Individuelle Schnitte für die Trägerin

Dafür, dass jede Naht zum Muster passt, sorgt Schwester Marie Darouiche in der eigenen Werkstatt in Schwabing. Hier ist Noh Nee gestartet, bis Ende 2011 der eigene, gleichnamige Laden im Glockenbachviertel eröffnet werden konnte. Unterstützt wird Marie von einer Schneidermeisterin und Praktikanten, die direkt aus Kamerun kommen. Denn mit dem Aufbau ihres Labels verfolgen die Frauen noch ein weiteres Ziel: die Ausbildung afrikanischer Schneiderinnen, die dann in ihrer Heimat selbständig arbeiten und damit der Armut entkommen können.

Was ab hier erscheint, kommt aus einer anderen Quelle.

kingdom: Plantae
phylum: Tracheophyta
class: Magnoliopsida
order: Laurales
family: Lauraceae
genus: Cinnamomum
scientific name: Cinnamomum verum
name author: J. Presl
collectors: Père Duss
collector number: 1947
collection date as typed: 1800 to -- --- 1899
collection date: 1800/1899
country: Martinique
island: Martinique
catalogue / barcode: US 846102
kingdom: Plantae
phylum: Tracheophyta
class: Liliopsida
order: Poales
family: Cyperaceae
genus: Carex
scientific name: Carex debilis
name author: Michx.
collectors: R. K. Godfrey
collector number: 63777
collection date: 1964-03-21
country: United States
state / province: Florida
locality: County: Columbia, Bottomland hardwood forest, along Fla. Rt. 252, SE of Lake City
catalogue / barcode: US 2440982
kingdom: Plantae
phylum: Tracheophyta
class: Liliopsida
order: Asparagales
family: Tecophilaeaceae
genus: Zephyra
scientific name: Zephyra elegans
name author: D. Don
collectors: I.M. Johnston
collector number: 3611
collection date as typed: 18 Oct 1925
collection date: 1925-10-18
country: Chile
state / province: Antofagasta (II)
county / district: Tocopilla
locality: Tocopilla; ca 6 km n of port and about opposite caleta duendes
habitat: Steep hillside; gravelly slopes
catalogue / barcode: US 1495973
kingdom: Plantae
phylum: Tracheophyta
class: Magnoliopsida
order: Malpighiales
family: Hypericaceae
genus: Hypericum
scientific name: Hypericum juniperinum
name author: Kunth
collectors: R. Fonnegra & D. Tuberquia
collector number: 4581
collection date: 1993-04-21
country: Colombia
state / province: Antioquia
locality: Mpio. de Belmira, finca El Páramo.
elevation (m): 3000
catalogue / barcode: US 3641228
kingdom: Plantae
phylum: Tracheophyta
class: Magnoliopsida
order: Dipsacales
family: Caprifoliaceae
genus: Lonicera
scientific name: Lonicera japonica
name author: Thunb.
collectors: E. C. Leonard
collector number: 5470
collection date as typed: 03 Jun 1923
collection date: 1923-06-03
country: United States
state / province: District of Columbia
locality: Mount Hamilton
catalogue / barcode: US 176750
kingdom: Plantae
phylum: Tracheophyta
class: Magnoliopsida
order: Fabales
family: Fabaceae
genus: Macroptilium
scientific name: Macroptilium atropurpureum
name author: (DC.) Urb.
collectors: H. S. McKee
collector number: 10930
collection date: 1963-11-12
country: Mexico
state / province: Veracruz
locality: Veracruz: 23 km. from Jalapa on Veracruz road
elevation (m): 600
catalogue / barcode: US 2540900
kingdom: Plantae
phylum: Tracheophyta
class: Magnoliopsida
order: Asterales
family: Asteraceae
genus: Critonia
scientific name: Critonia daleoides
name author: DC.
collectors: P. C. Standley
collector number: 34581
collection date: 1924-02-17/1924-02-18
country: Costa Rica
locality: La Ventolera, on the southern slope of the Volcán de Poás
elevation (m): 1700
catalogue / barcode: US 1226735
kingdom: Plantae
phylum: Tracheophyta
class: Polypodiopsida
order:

Die Idee entstand, als den Frauen klar wurde, dass die „afrikanischen“ Dirndlstoffe, die ihre Marke ausmachen, gar nicht aus Afrika stammen. „Wirklich hochwertige Ware“, bedauert Wetterich, „wird dort derzeit gar nicht produziert“. Dennoch sollte etwas zurückfließen von der afrikanischen Idee auf den afrikanischen Kontinent – und so gibt es heute in der Hans-Sachs-Straße neben Dirndln auch bunte afrikanische Schürzen. Produziert werden sie von Justine in Benin, die ihre Genauigkeit und penible Arbeitsweise in Maries Schwabinger Werkstatt lernte und nun in ihrem Heimatort Tanguita in Kamerun ihre eigene kleine Produktion betreibt. Die Schürzen sind aber nicht die einzigen Stücke, die mittlerweile das Dirndlsortiment von Noh Nee ergänzen. Neben den klassischen Accessoires (siehe Kasten oben), gibt es inzwischen auch bunte Hosen, raffiniert geschnittene Blusen und Jacken. Alles schick genug fürs Büro oder den Abend – und alles doch irgendwie anders.